All Guiu can do is keep scoring goals, which he is doing. His goal-scoring touch has extended to the reserve team, Barça Atletic, who play in Spain’s third division. He has netted three times in 158 minutes of action, including a stunning acrobatic effort against Rayo Majadahonda this year. First-team call-ups and international commitments with Spain’s youth teams have limited his appearances for Rafa Márquez’s team.
Who’s next?
The rule book has been ripped up by this generation. It’s likely that the next players to progress into the first team are older than Yamal and Cubarsí, but sticking with the class of 2007, those asked for this article said Bernal (16) has first-team potential. If you want to look even younger, midfielder Guille Fernández (15) has already been involved in the UEFA Youth League, a competition for under-19s.

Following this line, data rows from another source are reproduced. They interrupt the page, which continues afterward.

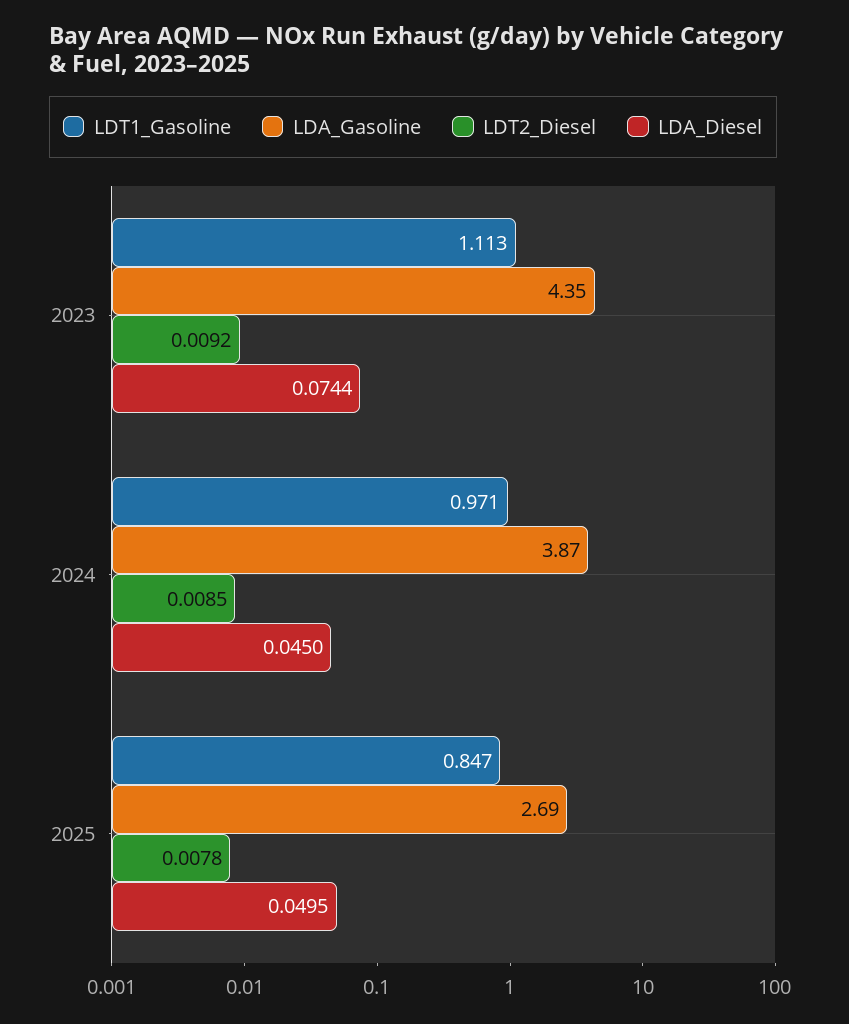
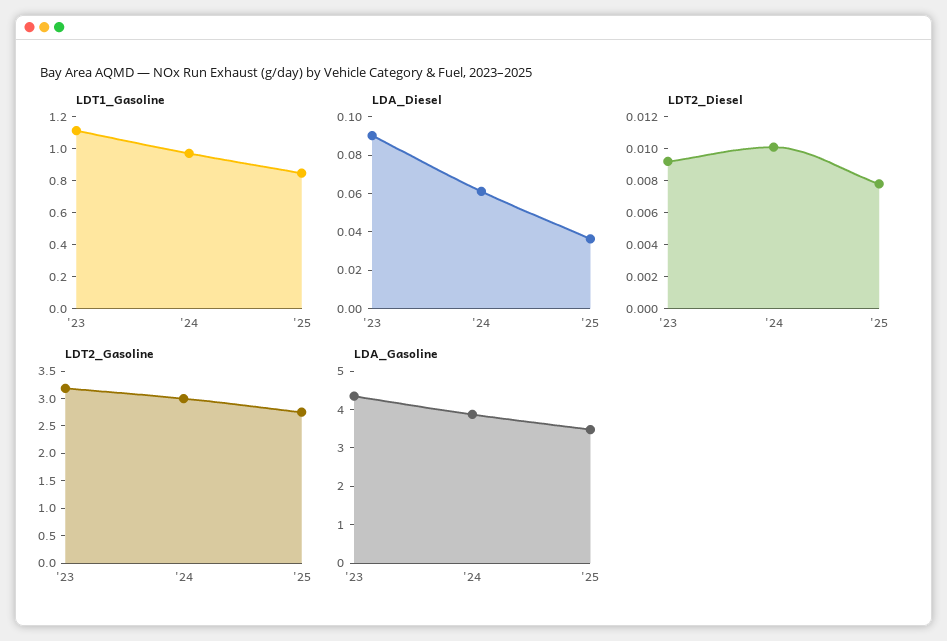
  {
    "LDT1_Gasoline": {
      "2023": 1.113,
      "2024": 0.971,
      "2025": 0.847
    },
    "LDA_Gasoline": {
      "2023": 4.35,
      "2024": 3.87,
-     "2025": 2.69
+     "2025": 3.5
    },
    "LDT2_Diesel": {
      "2023": 0.0092,
-     "2024": 0.0085,
+     "2024": 0.01,
      "2025": 0.0078
    },
    "LDA_Diesel": {
-     "2023": 0.0744,
+     "2023": 0.09,
-     "2024": 0.045,
+     "2024": 0.06,
-     "2025": 0.0495
+     "2025": 0.035
-   }
+   },
+   "LDT2_Gasoline": {
+     "2023": 3.25,
+     "2024": 3,
+     "2025": 2.75
+   }
  }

There are other players who have been in and around the first team for a while, either debuting under Xavi or training with the squad regularly. Defensive midfielder Marc Casadó tops that list, joined by United States youth international goalkeeper Diego Kochen (18), midfielders Aleix Garrido (19), Unai Hernandez (19) and Pau Prim (18), in addition to wingers Ángel Alarcón (19) and Dani Rodríguez (18), who is out of contract this summer and drawing interest from England.
It could well be, though, that the next player to establish themselves in the first team is not a La Masia thoroughbred but rather someone brought in after turning 16, as was the case with Pedri and Araujo. Senegal defender Mikayil Faye (19) and young German midfielder Noah Darvich (17) are two of the prime candidates in that field.